#### EXERCISE DESCRIPTION:
When you reach the records, transcribe each one exactly.

(Source texts of formatted documents)
* * *

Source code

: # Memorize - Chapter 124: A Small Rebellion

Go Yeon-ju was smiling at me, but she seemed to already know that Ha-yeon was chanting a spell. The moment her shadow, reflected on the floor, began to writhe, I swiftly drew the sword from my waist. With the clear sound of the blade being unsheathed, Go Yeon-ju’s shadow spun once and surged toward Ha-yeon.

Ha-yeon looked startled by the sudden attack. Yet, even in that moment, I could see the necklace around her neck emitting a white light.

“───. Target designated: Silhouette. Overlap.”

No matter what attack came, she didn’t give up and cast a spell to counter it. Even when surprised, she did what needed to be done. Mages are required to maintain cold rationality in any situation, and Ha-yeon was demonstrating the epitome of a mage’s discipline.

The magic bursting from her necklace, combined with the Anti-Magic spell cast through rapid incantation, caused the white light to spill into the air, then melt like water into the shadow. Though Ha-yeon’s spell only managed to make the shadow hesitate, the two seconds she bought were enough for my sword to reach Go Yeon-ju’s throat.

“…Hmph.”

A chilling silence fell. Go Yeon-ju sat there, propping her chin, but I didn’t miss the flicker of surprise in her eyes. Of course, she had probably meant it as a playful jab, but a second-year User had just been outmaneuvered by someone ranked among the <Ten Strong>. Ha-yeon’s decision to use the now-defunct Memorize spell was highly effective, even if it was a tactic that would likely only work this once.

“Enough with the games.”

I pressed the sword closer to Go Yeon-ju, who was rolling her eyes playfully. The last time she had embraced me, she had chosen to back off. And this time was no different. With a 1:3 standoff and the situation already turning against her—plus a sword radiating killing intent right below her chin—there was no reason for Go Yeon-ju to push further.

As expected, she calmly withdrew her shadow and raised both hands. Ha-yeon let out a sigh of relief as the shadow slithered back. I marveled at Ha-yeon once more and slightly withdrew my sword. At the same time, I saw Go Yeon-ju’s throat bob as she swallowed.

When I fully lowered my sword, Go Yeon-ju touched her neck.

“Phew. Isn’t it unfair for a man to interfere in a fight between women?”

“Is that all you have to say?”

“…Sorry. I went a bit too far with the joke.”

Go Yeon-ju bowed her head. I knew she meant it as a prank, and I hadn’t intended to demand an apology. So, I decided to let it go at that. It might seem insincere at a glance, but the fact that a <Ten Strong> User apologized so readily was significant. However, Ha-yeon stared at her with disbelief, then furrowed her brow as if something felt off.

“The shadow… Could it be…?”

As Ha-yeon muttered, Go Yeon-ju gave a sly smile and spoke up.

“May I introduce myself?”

* * *

#### ANSWER AREA:
Source code

: # Memorize - Chapter 124: A Small Rebellion

Go Yeon-ju was smiling at me, but she seemed to already know that Ha-yeon was chanting a spell. The moment her shadow, reflected on the floor, began to writhe, I swiftly drew the sword from my waist. With the clear sound of the blade being unsheathed, Go Yeon-ju’s shadow spun once and surged toward Ha-yeon.

Ha-yeon looked startled by the sudden attack. Yet, even in that moment, I could see the necklace around her neck emitting a white light.

“───. Target designated: Silhouette. Overlap.”

No matter what attack came, she didn’t give up and cast a spell to counter it. Even when surprised, she did what needed to be done. Mages are required to maintain cold rationality in any situation, and Ha-yeon was demonstrating the epitome of a mage’s discipline.

The magic bursting from her necklace, combined with the Anti-Magic spell cast through rapid incantation, caused the white light to spill into the air, then melt like water into the shadow. Though Ha-yeon’s spell only managed to make the shadow hesitate, the two seconds she bought were enough for my sword to reach Go Yeon-ju’s throat.

“…Hmph.”

A chilling silence fell. Go Yeon-ju sat there, propping her chin, but I didn’t miss the flicker of surprise in her eyes. Of course, she had probably meant it as a playful jab, but a second-year User had just been outmaneuvered by someone ranked among the <Ten Strong>. Ha-yeon’s decision to use the now-defunct Memorize spell was highly effective, even if it was a tactic that would likely only work this once.

“Enough with the games.”

I pressed the sword closer to Go Yeon-ju, who was rolling her eyes playfully. The last time she had embraced me, she had chosen to back off. And this time was no different. With a 1:3 standoff and the situation already turning against her—plus a sword radiating killing intent right below her chin—there was no reason for Go Yeon-ju to push further.

As expected, she calmly withdrew her shadow and raised both hands. Ha-yeon let out a sigh of relief as the shadow slithered back. I marveled at Ha-yeon once more and slightly withdrew my sword. At the same time, I saw Go Yeon-ju’s throat bob as she swallowed.

When I fully lowered my sword, Go Yeon-ju touched her neck.

“Phew. Isn’t it unfair for a man to interfere in a fight between women?”

“Is that all you have to say?”

“…Sorry. I went a bit too far with the joke.”

Go Yeon-ju bowed her head. I knew she meant it as a prank, and I hadn’t intended to demand an apology. So, I decided to let it go at that. It might seem insincere at a glance, but the fact that a <Ten Strong> User apologized so readily was significant. However, Ha-yeon stared at her with disbelief, then furrowed her brow as if something felt off.

“The shadow… Could it be…?”

As Ha-yeon muttered, Go Yeon-ju gave a sly smile and spoke up.

“May I introduce myself?”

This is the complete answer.